La noticia del día ha sido la dimisión de la Primera Ministra británica Teresa May con efecto el 7 de junio. Noticia que llevaba gestándose desde hace semanas, e incluso meses, pero que ya era esperada en las últimas 48 horas. Sobre todo, desde que su prometida nueva versión del acuerdo de salida de la Unión Europea por parte del Reino Unido, que presentó a principios de la semana, recibió un definitivo jarro de agua fría por muchos miembros del Parlamento.

Tal recepción posiblemente no era merecida. Al fin y al cabo, reflejaba algunas de las importantes preocupaciones de los votantes del partido de la oposición, el laborista, incluyendo la permanencia (aunque temporal) del Reino Unido en cierta forma de unión aduanera y dejaba abierta la posibilidad, contra las inclinaciones de la propia May, de que llegase a haber un nuevo referéndum que validase (o no) el acuerdo de retirada del Reino Unido, una vez fuese aprobado por el Parlamento británico. Así como la cobertura legal de derechos de los trabajadores y de protección ambiental.

Las dos primeras concesiones resultaron fatales para el dividido partido conservador, que pensó que eran excesivas y adoptó la revuelta como forma de presionar a May a renunciar a esos postulados o a no presentar ante el parlamento su nueva propuesta. Revuelta cuyo pistoletazo lo dio la dimisión el miércoles de Andrea Leadsom, ministra en el gabinete de May y jefa de los parlamentarios conservadores en la Cámara de los Comunes.
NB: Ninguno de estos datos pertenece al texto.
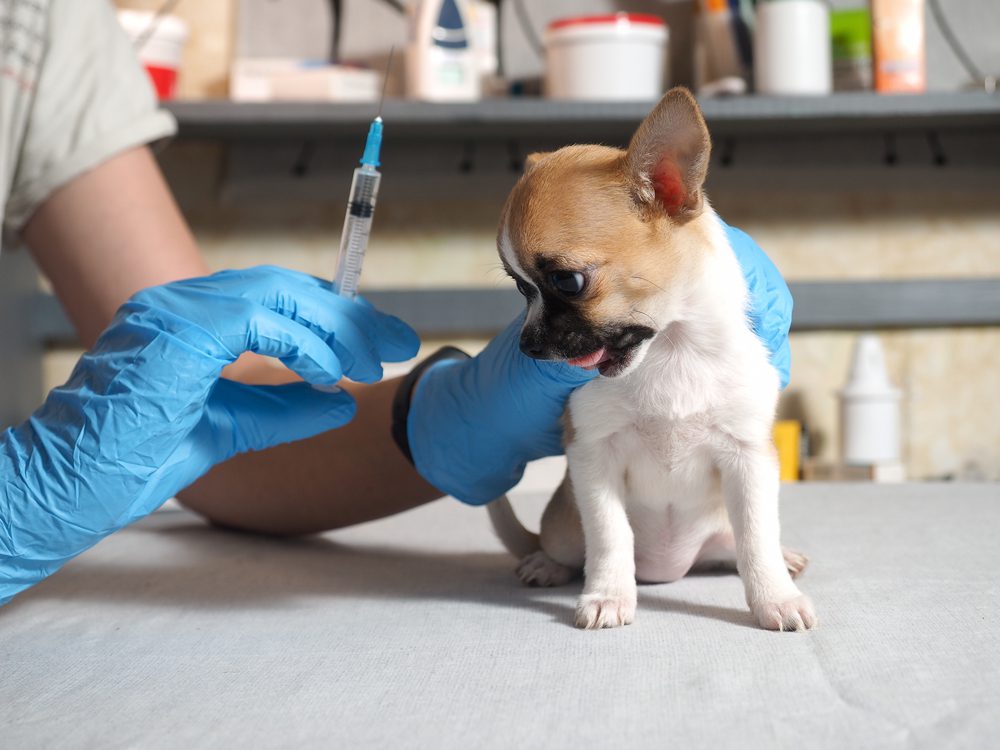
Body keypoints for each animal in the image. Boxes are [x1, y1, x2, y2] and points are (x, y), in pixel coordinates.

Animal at [488, 88, 816, 636]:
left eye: (567, 282)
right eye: (519, 288)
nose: (528, 347)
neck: (670, 350)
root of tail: (672, 569)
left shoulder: (748, 459)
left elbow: (756, 539)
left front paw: (775, 598)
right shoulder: (593, 457)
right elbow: (609, 536)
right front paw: (608, 595)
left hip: (718, 529)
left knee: (734, 548)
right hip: (563, 528)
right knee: (568, 548)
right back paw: (547, 564)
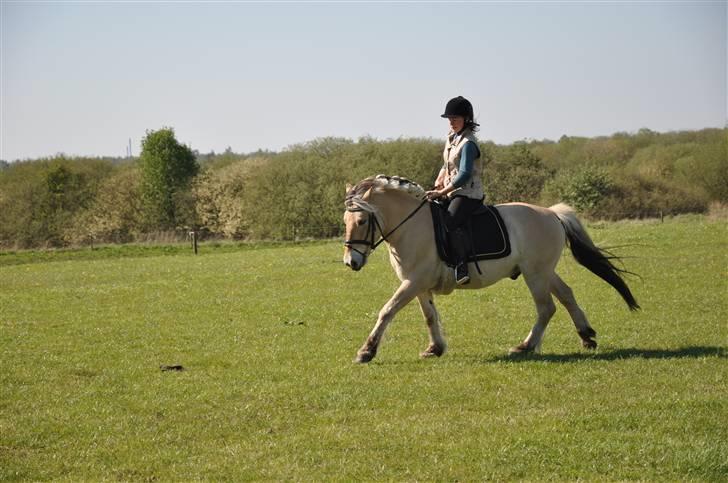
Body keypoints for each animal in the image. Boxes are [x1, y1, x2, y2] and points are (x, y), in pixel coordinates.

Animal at [342, 175, 636, 364]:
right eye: (345, 221)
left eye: (361, 220)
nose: (350, 262)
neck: (411, 226)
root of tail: (552, 214)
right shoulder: (418, 284)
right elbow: (429, 317)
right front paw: (435, 348)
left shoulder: (413, 282)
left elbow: (387, 311)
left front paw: (366, 352)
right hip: (543, 271)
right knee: (566, 295)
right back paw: (586, 336)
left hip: (535, 274)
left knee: (546, 307)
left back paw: (525, 346)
Por no haber sabido gestar el dificilísimo tema del Brexit, ante una sociedad brutalmente dividida, por no haber sabido encontrar suficientes aliados ni entre su propio partido ni dentro del principal partido de la oposición, May se ha visto forzada, finalmente, a tirar la toalla. A la intolerancia de la rama dura de su partido se ha unido la tibieza europeísta del líder de la oposición, Jeremy Corbyn (que contrasta con la afinidad por la Unión Europea de una mayoría de sus votantes, sobre todo los jóvenes y los habitantes de las grandes ciudades). Y también, sin duda, la explícita y mantenida ambición de Corbyn, sin importarle mucho las consecuencias, de que la crisis del Brexit desemboque en unas elecciones generales de las que él salga triunfante. Corbyn tal vez habría podido salvar a May y reducido las altas probabilidades, ahora, de que haya un Brexit duro. No ha querido, pues sus intereses eran otros. Una nueva victoria del cortoplacismo y de las ambiciones partidistas sobre temas de Estado.